Dev Pragrammander
Every nanosecond counts. Let's spend hours discussing them
Personal Bio
At first meeting, people often attribute my 17.432X programming abilities to the extra finger on my left hand. I can immediately dismiss these as feeble-minded cretins. As any programmer worth their salt can see, one extra digit only improves keystrokes per minute by roughly 10 percent (depending on length and flexibility).
As you can see from my white paper, I've analyzed the mean length of C++ keywords and their distribution throughout the average codebase. Adjusting downward to account for my adoption of a two digit pre-obfuscated naming convention for variables [a-zA-Z]|[a-zA-Z0-9] the eleventh digit results only in the .432 multiplier or a 1.432X programming level. While oddly reminiscent of the ratio between a standard IQ of 100 and genius IQ scores beginning at 140 or 145 depending on the assessment, a single digit does not explain the true leverage of my 17.432X programming skills.
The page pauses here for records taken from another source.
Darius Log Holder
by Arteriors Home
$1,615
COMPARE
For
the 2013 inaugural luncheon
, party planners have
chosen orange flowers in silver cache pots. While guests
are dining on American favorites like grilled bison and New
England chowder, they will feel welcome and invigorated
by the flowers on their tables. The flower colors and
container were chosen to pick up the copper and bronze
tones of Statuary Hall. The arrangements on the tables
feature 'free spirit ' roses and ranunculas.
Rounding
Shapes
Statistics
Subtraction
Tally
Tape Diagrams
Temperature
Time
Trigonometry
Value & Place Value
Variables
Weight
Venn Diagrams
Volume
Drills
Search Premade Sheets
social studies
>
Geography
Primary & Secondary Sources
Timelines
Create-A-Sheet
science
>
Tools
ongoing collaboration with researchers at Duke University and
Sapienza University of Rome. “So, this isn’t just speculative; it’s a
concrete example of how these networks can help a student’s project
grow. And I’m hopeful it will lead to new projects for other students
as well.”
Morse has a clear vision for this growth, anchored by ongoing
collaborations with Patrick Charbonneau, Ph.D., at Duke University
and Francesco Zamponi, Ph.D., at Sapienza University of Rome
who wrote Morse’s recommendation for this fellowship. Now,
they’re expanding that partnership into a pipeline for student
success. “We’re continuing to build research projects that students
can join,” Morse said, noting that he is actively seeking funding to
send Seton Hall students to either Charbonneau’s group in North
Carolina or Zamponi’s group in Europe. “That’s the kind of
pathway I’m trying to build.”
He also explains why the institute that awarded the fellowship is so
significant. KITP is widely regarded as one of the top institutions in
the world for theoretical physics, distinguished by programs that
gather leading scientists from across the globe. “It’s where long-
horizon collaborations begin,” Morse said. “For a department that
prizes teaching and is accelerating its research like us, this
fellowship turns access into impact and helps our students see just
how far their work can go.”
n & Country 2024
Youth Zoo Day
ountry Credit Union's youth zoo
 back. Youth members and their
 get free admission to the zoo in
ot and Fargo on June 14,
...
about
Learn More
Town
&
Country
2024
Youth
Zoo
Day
At the age of right foot middle toe, I developed a system of speed counting in hexadecimal by adding my toes and left fingers as digits, and tracking their exponent places on my right hand. I became a standout mathlete, but gave up the limelight when I discovered the C++ programming language.
As a 17.432X programmer, I now have effectively 53 and a half years of programming experience. I'm thankful not to be invited to developer stand up meetings as they are almost universally nothing but bottlenecks. My Team Lead had to referee our last meeting citing HR policies against arguing religion at work due when another developer suggested using Rust for a function and calling it "performant". There is room for diversity of ideas, but I loved Truth and C++ before I ever learned Scrum.